Oriel Ross married George Poulett, 8th Earl Poulett on 21 June 1935; they were divorced in 1941.

In 1938 she appeared in various productions: A Midsummer's Dream at Regent's Park; Helen in Troilus and Cressida at the Westminster Theatre; On a Summer Day at the Torch Theatre; Touchwood at the "Q" & Embassy Theatre; Alonzo MacTavish at the radio; and as Isolda in the television film Tristan and Isolda. In 1941 she appeared as Lady Willoughby in the British anti-Nazi thriller "Pimpernel" Smith produced and directed by its star Leslie Howard. In 1946 she appeared as Queen Isabella of Castile in the drama television film The Man with the Cloak Full of Holes. In 1952 she appeared as Madame in the first play presented in French by the Institute of Contemporary Arts, The Maids, directed by Peter Zadek.

In the 1940s actor Henry Kendall rented a maisonette in the house she owned in Ebury Street.

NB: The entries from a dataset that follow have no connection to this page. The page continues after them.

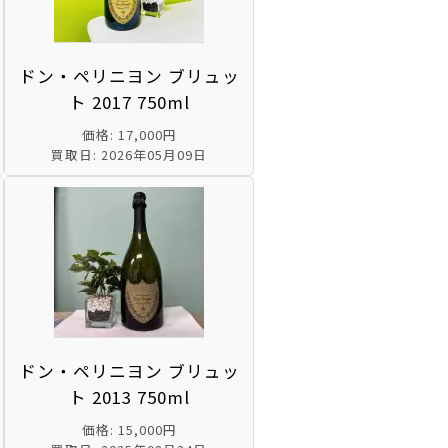
ドン・ペリニヨン ブリュッ
ト 2017 750ml
価格: 17,000円
買取日: 2026年05月09日
ドン・ペリニヨン ブリュッ
ト 2013 750ml
価格: 15,000円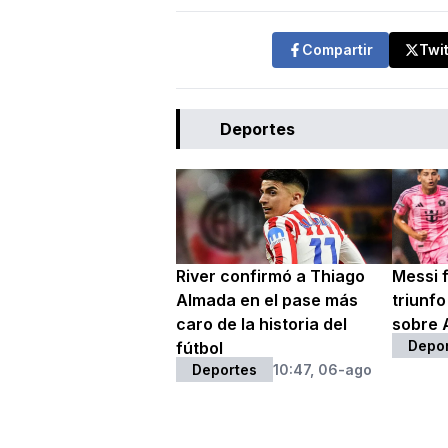
Compartir
Twi
Deportes
River confirmó a Thiago
Messi f
Almada en el pase más
triunfo
caro de la historia del
sobre A
Depo
fútbol
Deportes
10:47, 06-ago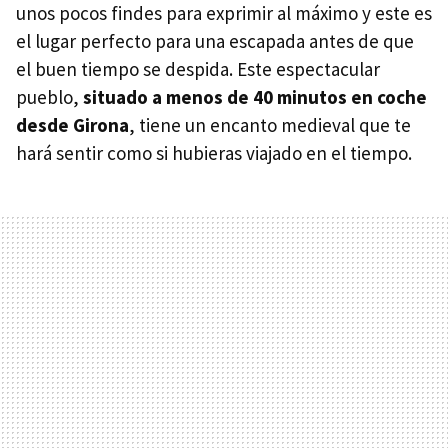
unos pocos findes para exprimir al máximo y este es
el lugar perfecto para una escapada antes de que
el buen tiempo se despida. Este espectacular
pueblo,
situado a menos de 40 minutos en coche
desde Girona
, tiene un encanto medieval que te
hará sentir como si hubieras viajado en el tiempo.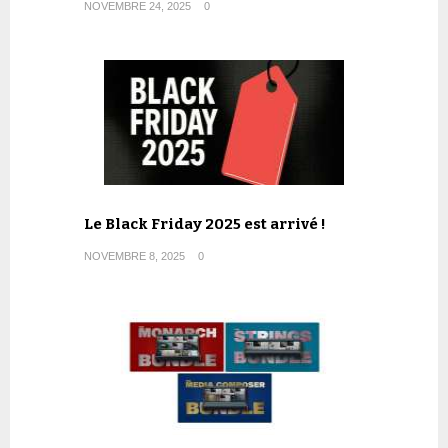
NOVEMBRE 24, 2025
0
Le Black Friday 2025 est arrivé !
NOVEMBRE 8, 2025
0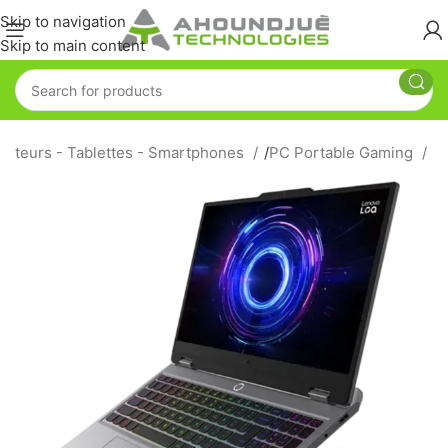
Skip to navigation
Skip to main content
nateurs - Tablettes - Smartphones
/
PC Portable Gaming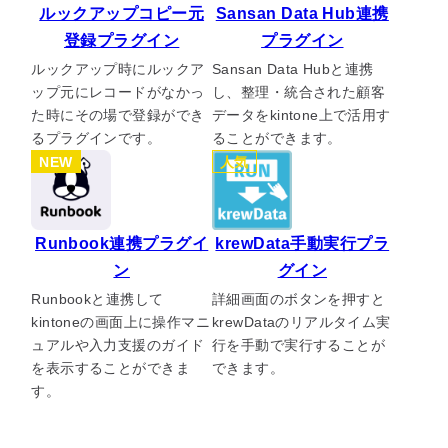
ルックアップコピー元
Sansan Data Hub連携
登録プラグイン
プラグイン
ルックアップ時にルックア
Sansan Data Hubと連携
ップ元にレコードがなかっ
し、整理・統合された顧客
た時にその場で登録ができ
データをkintone上で活用す
るプラグインです。
ることができます。
NEW
人気
Runbook連携プラグイ
krewData手動実行プラ
ン
グイン
Runbookと連携して
詳細画面のボタンを押すと
kintoneの画面上に操作マニ
krewDataのリアルタイム実
ュアルや入力支援のガイド
行を手動で実行することが
を表示することができま
できます。
す。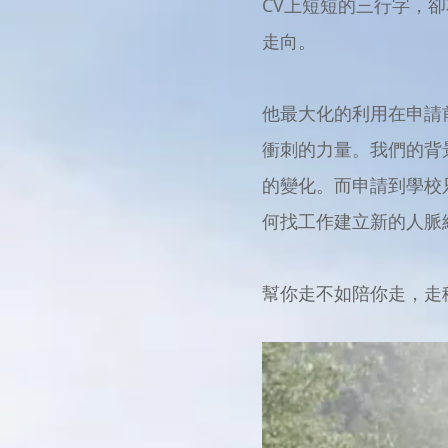
CV上短短的三行字，
走向。
他最大化的利用在申請
衝刺的力量。我們的背景
的變化。而申請到學校
何找工作建立新的人脈
幫你走不如陪你走，走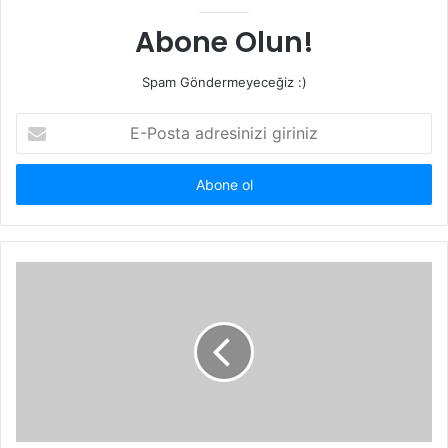
Abone Olun!
Spam Göndermeyeceğiz :)
E-
Posta
adresinizi
giriniz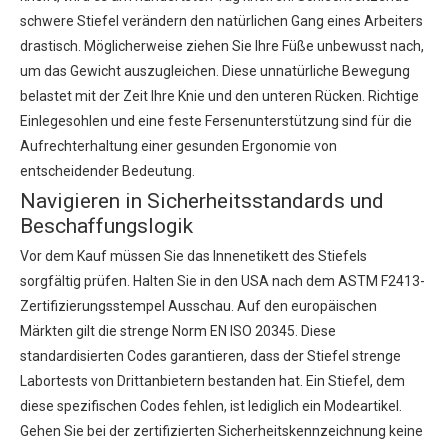
schwere Stiefel verändern den natürlichen Gang eines Arbeiters
drastisch. Möglicherweise ziehen Sie Ihre Füße unbewusst nach,
um das Gewicht auszugleichen. Diese unnatürliche Bewegung
belastet mit der Zeit Ihre Knie und den unteren Rücken. Richtige
Einlegesohlen und eine feste Fersenunterstützung sind für die
Aufrechterhaltung einer gesunden Ergonomie von
entscheidender Bedeutung.
Navigieren in Sicherheitsstandards und
Beschaffungslogik
Vor dem Kauf müssen Sie das Innenetikett des Stiefels
sorgfältig prüfen. Halten Sie in den USA nach dem ASTM F2413-
Zertifizierungsstempel Ausschau. Auf den europäischen
Märkten gilt die strenge Norm EN ISO 20345. Diese
standardisierten Codes garantieren, dass der Stiefel strenge
Labortests von Drittanbietern bestanden hat. Ein Stiefel, dem
diese spezifischen Codes fehlen, ist lediglich ein Modeartikel.
Gehen Sie bei der zertifizierten Sicherheitskennzeichnung keine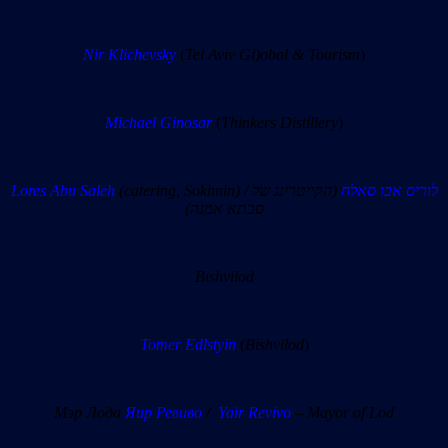
Nir Klichevsky
(
Tel Aviv Gl)obal & Tourism
)
Michael Ginosar
(
Thinkers Distillery
)
Lores Abu Saleh
(catering, Sokhnin) /
(הקייטרינג של
לוריס אבו סאלח
סבתא אמנה)
Bishvilod
Tomer Edlstyin
(
Bishvilod
)
Мэр Лода
Яир Ревиво
/
Yair Revivo
– Mayor of Lod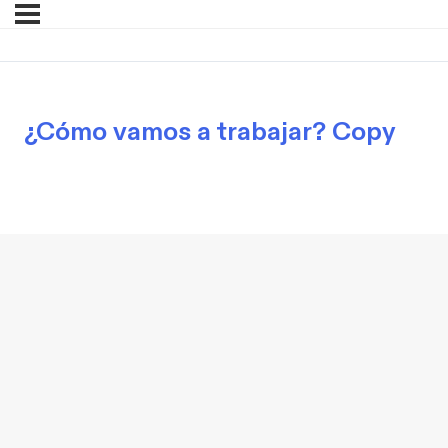
¿Cómo vamos a trabajar? Copy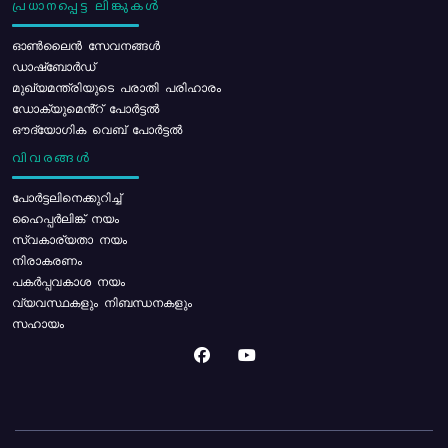
പ്രധാനപ്പെട്ട ലിങ്കുകൾ
ഓൺലൈൻ സേവനങ്ങൾ
ഡാഷ്ബോർഡ്
മുഖ്യമന്ത്രിയുടെ പരാതി പരിഹാരം
ഡോക്യുമെൻ്റ് പോർട്ടൽ
ഔദ്യോഗിക വെബ് പോർട്ടൽ
വിവരങ്ങൾ
പോര്‍ട്ടലിനെക്കുറിച്ച്
ഹൈപ്പർലിങ്ക് നയം
സ്വകാര്യതാ നയം
നിരാകരണം
പകർപ്പവകാശ നയം
വ്യവസ്ഥകളും നിബന്ധനകളും
സഹായം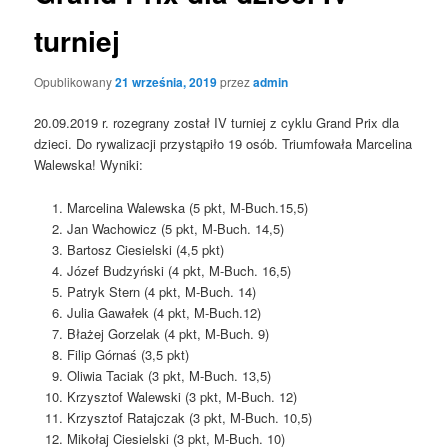
turniej
Opublikowany
21 września, 2019
przez
admin
20.09.2019 r. rozegrany został IV turniej z cyklu Grand Prix dla
dzieci. Do rywalizacji przystąpiło 19 osób. Triumfowała Marcelina
Walewska! Wyniki:
Marcelina Walewska (5 pkt, M-Buch.15,5)
Jan Wachowicz (5 pkt, M-Buch. 14,5)
Bartosz Ciesielski (4,5 pkt)
Józef Budzyński (4 pkt, M-Buch. 16,5)
Patryk Stern (4 pkt, M-Buch. 14)
Julia Gawałek (4 pkt, M-Buch.12)
Błażej Gorzelak (4 pkt, M-Buch. 9)
Filip Górnaś (3,5 pkt)
Oliwia Taciak (3 pkt, M-Buch. 13,5)
Krzysztof Walewski (3 pkt, M-Buch. 12)
Krzysztof Ratajczak (3 pkt, M-Buch. 10,5)
Mikołaj Ciesielski (3 pkt, M-Buch. 10)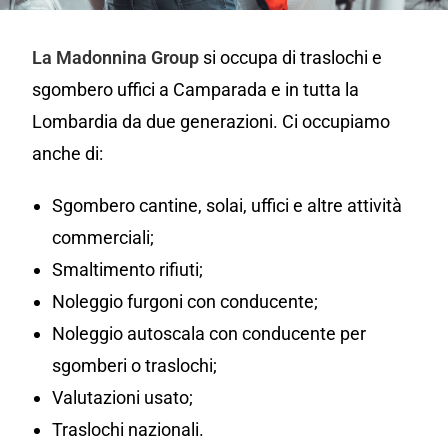
La Madonnina Group
si occupa di traslochi e
sgombero uffici a Camparada e in tutta la
Lombardia da due generazioni. Ci occupiamo
anche di:
Sgombero cantine, solai, uffici e altre attività
commerciali;
Smaltimento rifiuti;
Noleggio furgoni con conducente;
Noleggio autoscala con conducente per
sgomberi o traslochi;
Valutazioni usato;
Traslochi nazionali.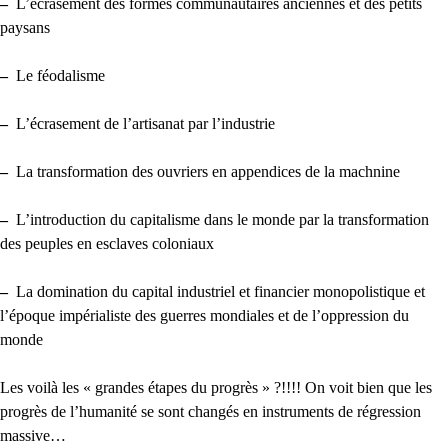
–
L’écrasement des formes communautaires anciennes et des petits
paysans
–
Le féodalisme
–
L’écrasement de l’artisanat par l’industrie
–
La transformation des ouvriers en appendices de la machnine
–
L’introduction du capitalisme dans le monde par la transformation
des peuples en esclaves coloniaux
–
La domination du capital industriel et financier monopolistique et
l’époque impérialiste des guerres mondiales et de l’oppression du
monde
Les voilà les « grandes étapes du progrès » ?!!!! On voit bien que les
progrès de l’humanité se sont changés en instruments de régression
massive…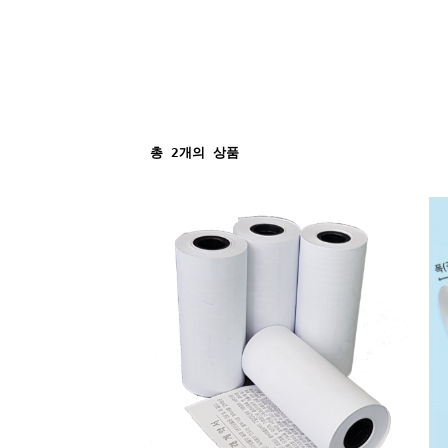
총
2
개의 상품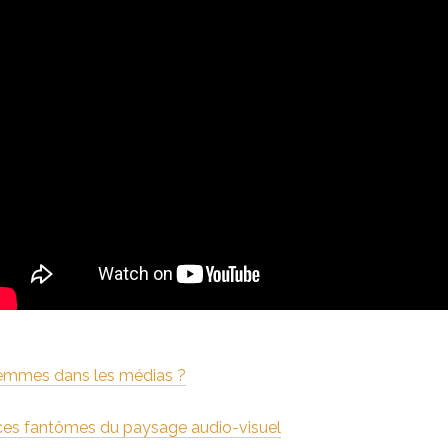
femmes dans les médias ?
es fantômes du paysage audio-visuel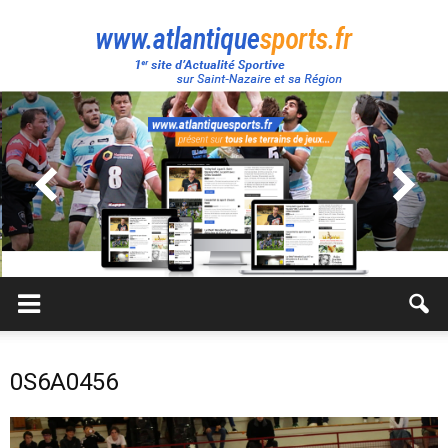
Atlantique
Sport
0S6A0456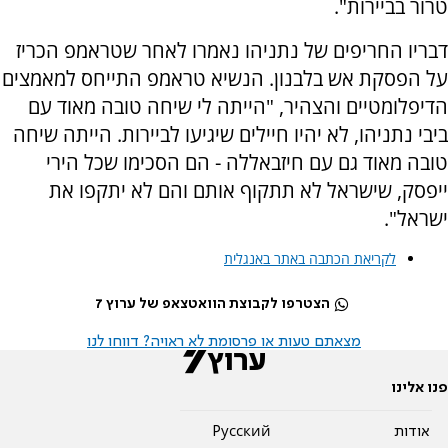
טרור בביירות".
דבריו החריפים של נתניהו נאמרו לאחר שטראמפ הכריז
על הפסקת אש בלבנון. הנשיא טראמפ התייחס למאמצים
הדיפלומטיים והצהיר, "הייתה לי שיחה טובה מאוד עם
ביבי נתניהו, לא יהיו חיילים שיגיעו לביירות. הייתה שיחה
טובה מאוד גם עם חיזבאללה - הם הסכימו שכל הירי
ייפסק, שישראל לא תתקוף אותם והם לא יתקפו את
ישראל".
לקריאת הכתבה באתר באנגלית
הצטרפו לקבוצת הוואטצאפ של ערוץ 7
מצאתם טעות או פרסומת לא ראויה? דווחו לנו
פנו אלינו
אודות
Pусский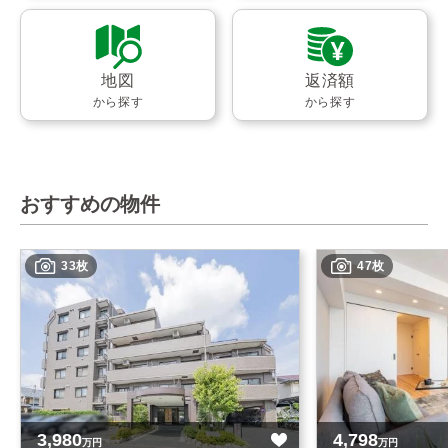
地図
返済額
から探す
から探す
おすすめの物件
33枚
47枚
3,980
4,798
万円
万円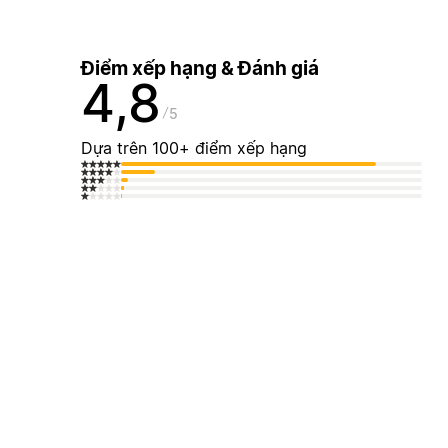
Điểm xếp hạng & Đánh giá
4,8
5
Dựa trên 100+ điểm xếp hạng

Ross was a talented amateur artist, making line drawings of friends and colleagues such as Jacob Epstein, the actors Elsa Lanchester and Ernest Thesiger, the gallery owner Arthur Jeffress and the composer Constant Lambert. Seven of her drawings are in the collection of the National Portrait Gallery.

She died on 20 October 1994 in Hoxne, Suffolk.